Opponents of a $175 million South-East wind farm development fear the State Government’s proposed new wind turbine regulations favour developers.

Residents battling the planned wind farm – which would see 46 wind turbines built 1km from 15 homes and 2km from 60 homes at Allendale East – have slammed the Government’s new guidelines, as local community leaders call on the public to voice their concerns.

Under the proposed changes released last month – now open for community feedback – wind farms would be able to be built 1km from houses and 2km from towns.

The changes would also give wind farms development status which denies opposing residents the right to appeal if given the green light by council planners.

Eight Mile Creek dairy farmer Richard Paltridge – who in June stopped Acciona Energy’s proposal for the Allendale East project after he fought its approval in the Environment, Resources and Development Court – said the new guidelines would take away his “democratic right” by denying his right to appeal.

“It is extremely disappointing that after having spent more than $100,000 to overturn the decision, that the Government seeks to change the rules by deeming wind farms to be appropriately managed if they are 1km away from residences,” Mr Paltridge said.

Mayors Peter Gandolfi, of Wattle Range Council, and Richard Sage, of Grant Council, both flagged concerns the new planning guidelines were “unbalanced”.

“It will remove the ability of residents to appeal the development,” Mr Gandolfi said.

“The council’s Development Assessment Panel is bound by these guidelines, so if the development sits within them, it will generally be approved.

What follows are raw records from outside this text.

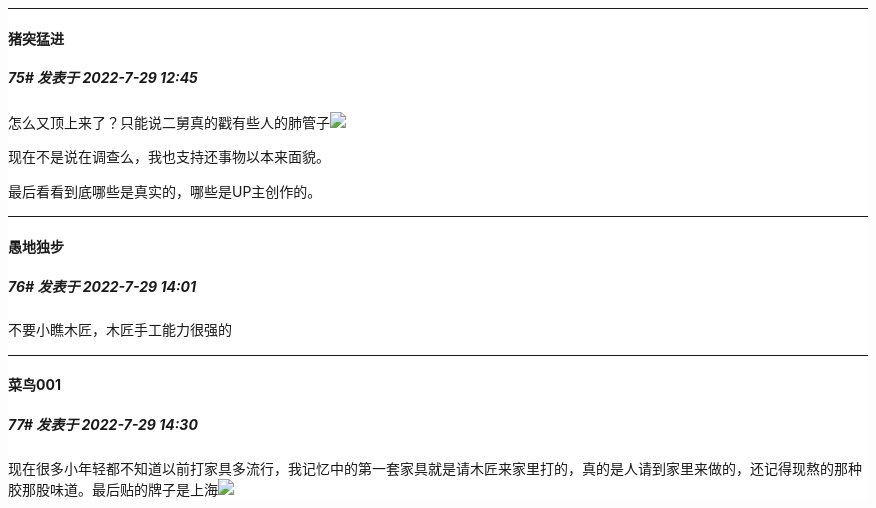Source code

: 

*****

####  猪突猛进  
##### 75#       发表于 2022-7-29 12:45

怎么又顶上来了？只能说二舅真的戳有些人的肺管子<img src="https://static.saraba1st.com/image/smiley/face2017/067.png" referrerpolicy="no-referrer">

现在不是说在调查么，我也支持还事物以本来面貌。

最后看看到底哪些是真实的，哪些是UP主创作的。



*****

####  愚地独步  
##### 76#       发表于 2022-7-29 14:01

不要小瞧木匠，木匠手工能力很强的



*****

####  菜鸟001  
##### 77#       发表于 2022-7-29 14:30

现在很多小年轻都不知道以前打家具多流行，我记忆中的第一套家具就是请木匠来家里打的，真的是人请到家里来做的，还记得现熬的那种胶那股味道。最后贴的牌子是上海<img src="https://static.saraba1st.com/image/smiley/face2017/043.png" referrerpolicy="no-referrer">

“Yet if it gets knocked back the developer has the right to appeal the decision – it’s moving the balance away from residents.”

Mr Gandolfi said while he believed wind farms were generally accepted within his council because it helped supplement farmers’ incomes, he hoped the Government would pay attention to residents’ feedback.

“My personal view is we need to ensure wind farms are treated like any other industrial development and ensure there is a balance of rights,” he said.

“I bet you wouldn’t see a wind turbine on the side of Mt Lofty, would you, and I’m sure that location would be a very good one to catch wind.”

Mt Gambier MP Don Pegler urged South-East residents to provide feedback about the new guidelines during the consultation period.

“It is essential that landholders put in a submission,” he said. “I’m not against wind farms but these guidelines are very weighted in favour of wind farm developers.”

“A lot of people are just starting to realise they could have wind farms imposed on them where they feel it is not appropriate.

“If there are enough submissions they will have an influence.”

Planning Minister John Rau said the changes were designed to “strike a balance by setting new restrictions for distances between wind farm developments and dwellings, while providing new levels of assurance for investors”.

“The Government will comprehensively assess feedback from all parties and make appropriate decisions flowing from that assessment.”